■ Aim of the task:
In the entries below, find the line with "Blazer ceket özelliği nedir?" and the line with "Yatay çizgili blazer"; give again those lines and every line between them, exactly.

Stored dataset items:
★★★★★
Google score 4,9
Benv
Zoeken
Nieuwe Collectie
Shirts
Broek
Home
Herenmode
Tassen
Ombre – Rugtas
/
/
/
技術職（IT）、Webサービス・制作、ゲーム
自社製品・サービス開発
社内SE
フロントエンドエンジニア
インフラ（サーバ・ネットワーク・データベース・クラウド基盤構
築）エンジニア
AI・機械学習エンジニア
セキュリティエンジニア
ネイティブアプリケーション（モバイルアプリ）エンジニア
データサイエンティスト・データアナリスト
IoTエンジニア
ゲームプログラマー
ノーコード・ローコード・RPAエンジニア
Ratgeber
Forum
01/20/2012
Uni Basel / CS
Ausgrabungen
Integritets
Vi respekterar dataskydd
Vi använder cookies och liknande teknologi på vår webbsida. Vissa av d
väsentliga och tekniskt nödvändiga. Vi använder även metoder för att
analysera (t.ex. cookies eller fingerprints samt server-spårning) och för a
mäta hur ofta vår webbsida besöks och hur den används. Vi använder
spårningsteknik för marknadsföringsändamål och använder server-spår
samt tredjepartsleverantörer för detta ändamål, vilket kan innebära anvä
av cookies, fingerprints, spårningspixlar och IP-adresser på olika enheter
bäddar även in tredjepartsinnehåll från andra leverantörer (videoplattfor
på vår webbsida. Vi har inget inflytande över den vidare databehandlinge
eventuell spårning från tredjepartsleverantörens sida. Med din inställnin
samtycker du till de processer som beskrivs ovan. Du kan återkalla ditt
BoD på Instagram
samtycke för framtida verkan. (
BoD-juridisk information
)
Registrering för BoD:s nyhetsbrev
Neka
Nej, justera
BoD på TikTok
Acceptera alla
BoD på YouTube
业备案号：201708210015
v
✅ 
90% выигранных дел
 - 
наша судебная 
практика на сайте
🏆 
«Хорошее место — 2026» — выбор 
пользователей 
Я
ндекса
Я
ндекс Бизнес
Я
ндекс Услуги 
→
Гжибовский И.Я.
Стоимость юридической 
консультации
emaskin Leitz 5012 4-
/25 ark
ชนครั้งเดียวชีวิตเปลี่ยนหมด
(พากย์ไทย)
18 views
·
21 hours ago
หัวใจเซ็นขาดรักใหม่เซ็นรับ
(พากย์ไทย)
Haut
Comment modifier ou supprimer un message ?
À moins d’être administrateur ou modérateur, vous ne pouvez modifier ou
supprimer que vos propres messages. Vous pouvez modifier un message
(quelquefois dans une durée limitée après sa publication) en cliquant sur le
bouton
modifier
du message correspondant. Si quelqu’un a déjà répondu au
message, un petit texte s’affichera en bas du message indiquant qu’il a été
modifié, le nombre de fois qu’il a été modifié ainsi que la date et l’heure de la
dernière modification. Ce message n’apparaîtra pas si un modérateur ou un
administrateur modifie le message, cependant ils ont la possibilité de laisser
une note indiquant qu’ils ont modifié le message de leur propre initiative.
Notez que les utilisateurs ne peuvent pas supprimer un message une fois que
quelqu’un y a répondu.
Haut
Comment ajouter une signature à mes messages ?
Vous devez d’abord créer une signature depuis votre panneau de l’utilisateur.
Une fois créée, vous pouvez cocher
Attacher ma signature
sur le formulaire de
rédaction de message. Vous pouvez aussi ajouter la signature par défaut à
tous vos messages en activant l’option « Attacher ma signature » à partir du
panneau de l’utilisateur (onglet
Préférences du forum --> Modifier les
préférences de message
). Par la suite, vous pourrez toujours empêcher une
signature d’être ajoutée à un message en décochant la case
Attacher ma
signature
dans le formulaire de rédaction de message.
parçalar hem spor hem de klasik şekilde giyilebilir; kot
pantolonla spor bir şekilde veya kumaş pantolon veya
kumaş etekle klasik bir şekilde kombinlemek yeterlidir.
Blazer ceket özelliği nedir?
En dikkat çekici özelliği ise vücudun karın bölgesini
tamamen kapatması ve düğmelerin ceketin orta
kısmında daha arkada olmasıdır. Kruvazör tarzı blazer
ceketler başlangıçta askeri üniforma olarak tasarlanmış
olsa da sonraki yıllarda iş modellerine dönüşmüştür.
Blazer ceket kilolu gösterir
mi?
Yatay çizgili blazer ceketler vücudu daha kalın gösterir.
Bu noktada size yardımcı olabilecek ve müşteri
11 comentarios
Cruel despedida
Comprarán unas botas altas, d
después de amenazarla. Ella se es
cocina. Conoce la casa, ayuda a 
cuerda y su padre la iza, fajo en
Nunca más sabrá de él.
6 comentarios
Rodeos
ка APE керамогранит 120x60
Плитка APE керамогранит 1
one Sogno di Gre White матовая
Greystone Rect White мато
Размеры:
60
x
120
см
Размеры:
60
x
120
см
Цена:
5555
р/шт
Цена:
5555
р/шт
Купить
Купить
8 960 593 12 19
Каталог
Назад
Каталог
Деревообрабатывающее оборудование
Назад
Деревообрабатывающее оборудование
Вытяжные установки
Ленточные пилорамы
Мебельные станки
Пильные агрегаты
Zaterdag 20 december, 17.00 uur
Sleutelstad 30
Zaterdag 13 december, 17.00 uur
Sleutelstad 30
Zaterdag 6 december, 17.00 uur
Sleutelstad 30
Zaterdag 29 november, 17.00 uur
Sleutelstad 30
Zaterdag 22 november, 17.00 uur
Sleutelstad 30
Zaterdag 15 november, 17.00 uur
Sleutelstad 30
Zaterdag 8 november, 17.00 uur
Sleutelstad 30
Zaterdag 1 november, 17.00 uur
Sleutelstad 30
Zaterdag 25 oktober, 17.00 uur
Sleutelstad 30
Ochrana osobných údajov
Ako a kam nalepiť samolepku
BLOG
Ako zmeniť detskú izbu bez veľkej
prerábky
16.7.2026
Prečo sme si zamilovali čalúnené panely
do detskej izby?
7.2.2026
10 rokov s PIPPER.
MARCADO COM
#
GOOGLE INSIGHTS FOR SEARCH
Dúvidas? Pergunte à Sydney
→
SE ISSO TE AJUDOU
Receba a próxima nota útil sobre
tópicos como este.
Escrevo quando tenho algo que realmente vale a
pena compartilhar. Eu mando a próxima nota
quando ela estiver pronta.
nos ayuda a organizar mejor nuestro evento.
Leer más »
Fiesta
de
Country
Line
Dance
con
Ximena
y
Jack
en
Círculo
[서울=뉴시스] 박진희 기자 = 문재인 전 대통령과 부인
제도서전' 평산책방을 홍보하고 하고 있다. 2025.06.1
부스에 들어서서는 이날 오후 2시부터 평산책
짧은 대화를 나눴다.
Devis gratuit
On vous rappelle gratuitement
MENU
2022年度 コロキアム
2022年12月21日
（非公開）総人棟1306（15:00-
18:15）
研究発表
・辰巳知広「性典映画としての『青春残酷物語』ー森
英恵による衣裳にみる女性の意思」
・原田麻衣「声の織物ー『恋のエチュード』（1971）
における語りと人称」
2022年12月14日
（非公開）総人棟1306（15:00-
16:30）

■ Result:
Blazer ceket özelliği nedir?
En dikkat çekici özelliği ise vücudun karın bölgesini
tamamen kapatması ve düğmelerin ceketin orta
kısmında daha arkada olmasıdır. Kruvazör tarzı blazer
ceketler başlangıçta askeri üniforma olarak tasarlanmış
olsa da sonraki yıllarda iş modellerine dönüşmüştür.
Blazer ceket kilolu gösterir
mi?
Yatay çizgili blazer ceketler vücudu daha kalın gösterir.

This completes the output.